*** SELECTED PASSAGE Section Begins ***

A year of blogging

by Micah on February 21, 2004

So I started blogging a year ago today. At first, it took me awhile to get a template together at my old “blog”:www.politicaltheory.blogspot.com. Then, after a couple days of toying around with links to other blogs, I recall receiving an email from a current member of this blog saying: “I’ve seen you show up in my referrer logs a couple of times now. Time for you to get blogging I’d say!” Well, he’d probably say the same thing today, but, at the time, it was great to have some encouragement. I don’t know about others, but my first ventures out into the blogosphere were certainly apprehensive. Did I really want to be putting my name on this half-baked stuff? Is anyone really going to read this? (Welcome to “Sitemeter”:http://www.sitemeter.com.) Then there was: note to self, this is rather addictive; and, from whence the pressure to post everyday?

I sometimes wonder why people start blogging (and, somewhat relatedly, why the legal blogging community in particular seems overwhelmingly male-dominated). I suppose there’s a wide diversity of reasons. For my own part, I began as a single issue blogger with an inaptly named blog. I took the title “politicaltheory.blogspot” because it was open, and because I’d just finished up a degree in political theory. Seemed like a good way to keep in touch with the field while I was studying law. But my first posts weren’t about political theory at all. They were about why the left doesn’t fund big ideas and the organizations (think-tanks, policy centers, etc.) that help produce and publicize them. I’d been pestering my friends to explain this to me, and, after hearing lots of lame excuses, I put together four posts corresponding to what I thought were four myths about the subject. I argued against the claims that: (i) the left doesn’t have the money (“here”:http://www.politicaltheory.blogspot.com/2003_03_01_politicaltheory_archive.html#91163879); (ii) the left should spend its money helping people, not funding academics to think about ideas (“here”:http://www.politicaltheory.blogspot.com/2003_03_01_politicaltheory_archive.html#91190995); (iii) the left has taken over elite American universities, so it doesn’t need think-tanks (“here”:http://www.politicaltheory.blogspot.com/2003_03_01_politicaltheory_archive.html#91233603), a claim oddly aligned with some of the things “Edward Feser”:http://www.techcentralstation.com/022004C.html has been saying; and, lastly, (iv) that big ideas are needed to get funding, not the other way around (“here”:http://www.politicaltheory.blogspot.com/2003_03_01_politicaltheory_archive.html#91293057).

*** SELECTED PASSAGE Section Ends ***
*** PROVIDED MATERIAL Section Begins ***

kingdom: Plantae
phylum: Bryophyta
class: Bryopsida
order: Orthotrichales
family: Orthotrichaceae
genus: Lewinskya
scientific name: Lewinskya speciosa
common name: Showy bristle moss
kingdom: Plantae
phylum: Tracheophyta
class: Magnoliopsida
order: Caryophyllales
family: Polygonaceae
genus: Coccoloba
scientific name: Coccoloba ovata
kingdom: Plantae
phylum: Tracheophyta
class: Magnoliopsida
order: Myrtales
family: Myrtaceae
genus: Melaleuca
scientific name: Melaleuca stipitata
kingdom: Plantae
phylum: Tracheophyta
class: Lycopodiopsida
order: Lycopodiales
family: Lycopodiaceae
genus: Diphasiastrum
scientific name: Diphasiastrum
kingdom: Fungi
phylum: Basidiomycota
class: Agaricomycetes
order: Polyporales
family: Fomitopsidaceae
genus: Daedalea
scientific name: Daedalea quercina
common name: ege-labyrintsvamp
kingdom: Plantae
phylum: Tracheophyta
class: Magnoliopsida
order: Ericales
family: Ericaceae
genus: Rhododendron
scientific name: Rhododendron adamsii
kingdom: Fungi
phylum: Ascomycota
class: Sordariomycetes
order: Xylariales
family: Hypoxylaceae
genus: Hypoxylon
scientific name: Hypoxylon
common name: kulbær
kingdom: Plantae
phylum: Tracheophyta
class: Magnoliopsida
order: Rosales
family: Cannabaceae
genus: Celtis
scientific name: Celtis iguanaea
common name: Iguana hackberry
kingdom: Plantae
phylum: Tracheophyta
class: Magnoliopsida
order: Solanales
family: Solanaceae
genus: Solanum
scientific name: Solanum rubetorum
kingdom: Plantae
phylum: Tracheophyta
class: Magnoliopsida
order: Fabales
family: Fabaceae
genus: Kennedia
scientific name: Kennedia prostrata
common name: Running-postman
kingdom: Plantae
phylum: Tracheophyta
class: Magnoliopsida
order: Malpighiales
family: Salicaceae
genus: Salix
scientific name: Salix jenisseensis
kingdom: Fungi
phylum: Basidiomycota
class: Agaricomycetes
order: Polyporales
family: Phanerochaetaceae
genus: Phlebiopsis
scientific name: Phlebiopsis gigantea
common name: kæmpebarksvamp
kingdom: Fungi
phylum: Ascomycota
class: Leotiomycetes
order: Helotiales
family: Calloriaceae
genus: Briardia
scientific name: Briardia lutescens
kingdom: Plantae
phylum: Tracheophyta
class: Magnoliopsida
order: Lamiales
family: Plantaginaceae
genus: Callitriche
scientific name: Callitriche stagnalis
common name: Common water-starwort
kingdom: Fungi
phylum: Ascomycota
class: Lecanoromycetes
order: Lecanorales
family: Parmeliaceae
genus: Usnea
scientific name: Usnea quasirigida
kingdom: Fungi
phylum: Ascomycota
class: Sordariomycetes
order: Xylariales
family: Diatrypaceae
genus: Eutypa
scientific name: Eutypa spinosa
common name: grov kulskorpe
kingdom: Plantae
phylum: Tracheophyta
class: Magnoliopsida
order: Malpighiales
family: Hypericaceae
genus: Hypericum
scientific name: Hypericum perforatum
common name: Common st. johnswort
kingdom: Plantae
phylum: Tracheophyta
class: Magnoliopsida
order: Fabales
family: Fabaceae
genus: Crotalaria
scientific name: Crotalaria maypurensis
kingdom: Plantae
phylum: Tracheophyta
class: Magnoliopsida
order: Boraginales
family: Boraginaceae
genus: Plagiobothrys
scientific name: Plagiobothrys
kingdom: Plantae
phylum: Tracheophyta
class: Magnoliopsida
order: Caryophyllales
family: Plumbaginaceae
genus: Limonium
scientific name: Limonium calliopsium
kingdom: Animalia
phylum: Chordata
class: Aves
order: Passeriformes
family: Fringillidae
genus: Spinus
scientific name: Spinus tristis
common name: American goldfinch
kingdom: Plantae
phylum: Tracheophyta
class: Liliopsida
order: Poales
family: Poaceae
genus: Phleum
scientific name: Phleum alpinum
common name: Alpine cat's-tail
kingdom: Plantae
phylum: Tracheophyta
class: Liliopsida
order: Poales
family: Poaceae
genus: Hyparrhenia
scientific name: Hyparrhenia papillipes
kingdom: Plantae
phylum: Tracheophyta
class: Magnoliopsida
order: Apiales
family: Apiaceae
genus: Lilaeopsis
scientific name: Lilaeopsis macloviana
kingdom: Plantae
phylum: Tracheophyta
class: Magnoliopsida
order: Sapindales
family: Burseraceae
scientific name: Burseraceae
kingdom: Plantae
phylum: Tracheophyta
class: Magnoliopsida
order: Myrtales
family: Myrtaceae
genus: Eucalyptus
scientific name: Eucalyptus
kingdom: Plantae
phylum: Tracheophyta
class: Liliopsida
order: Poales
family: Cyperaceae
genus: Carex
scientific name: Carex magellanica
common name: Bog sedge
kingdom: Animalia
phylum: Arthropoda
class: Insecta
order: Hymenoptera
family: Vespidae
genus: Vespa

*** PROVIDED MATERIAL Section Ends ***

TO DO:
(a) Rewrite the post on a year of blogging from "So I started" to "to post everyday?", changing "apprehensive" to "tentative".
(b) Write the next part of the post on a year of blogging, picking up after its final sentence.

EXPECTED RESULTS:
(a)
So I started blogging a year ago today. At first, it took me awhile to get a template together at my old “blog”:www.politicaltheory.blogspot.com. Then, after a couple days of toying around with links to other blogs, I recall receiving an email from a current member of this blog saying: “I’ve seen you show up in my referrer logs a couple of times now. Time for you to get blogging I’d say!” Well, he’d probably say the same thing today, but, at the time, it was great to have some encouragement. I don’t know about others, but my first ventures out into the blogosphere were certainly tentative. Did I really want to be putting my name on this half-baked stuff? Is anyone really going to read this? (Welcome to “Sitemeter”:http://www.sitemeter.com.) Then there was: note to self, this is rather addictive; and, from whence the pressure to post everyday?

(b)
In the fall of last year, months after I’d written those posts, there was some talk (e.g., “here”:http://www.hillnews.com/news/060403/tank.aspx and “here”:http://blogs.onenw.org/jon/archives/000901.html) about the formation of a liberal think-tank to counterbalance the influence of AEI, the Heritage Foundation, Cato and the like. And, indeed, there is now a “Center for American Progress”:http://www.americanprogress.org/site/pp.asp?c=biJRJ8OVF&b=8473 (CAP) run by John Podesta, formerly Clinton’s Chief of Staff, though I’ve heard almost nothing about it. Maybe it’s still too early for them. Either way, I think what I said a year ago holds true. There’s still a long way to go.

This would probably be a good occasion for a more elaborate retrospective. But at the risk of sentimentalism, I’ll just say that I’m glad to have stumbled into the blogosphere and hope not to stumble out of it anytime soon.



T. Gracchus 02.21.04 at 5:39 pm

“from whence”? Irregardless, whence is enough in this ever changing world in which we live in, as Paul the bug said.


micah 02.21.04 at 8:39 pm

Ah, gracchus, your “charity”:http://www.bartleby.com/64/C002/019.html is underwhelming.


msg 02.23.04 at 12:37 am

This thread has unravelled so soonly.
Someone needs to tell t.gracchus the language is alive, and metamorphosizing daily.
The most egregious errors in it are being dim sense and obfuscated pointilism by intent or huffy arrogance.
Second-most being the intolerance of malefactors, the punishing of “aints” at the expense of vitality by dessicated husks, whose days lack even nostalgia for the lost world of bright change playful language commemorates.
A distant third and possibly not in the running – oblique usage of the archaic and arcane, not to mention the antique treasures of former times.

That would be “…if this everchanging world, in which we live in…”
An intentional error to catch the arpeggio and bring the rhyme home for “..makes you give in and cry…”

Jimmy’s heart’s in the right place, at least.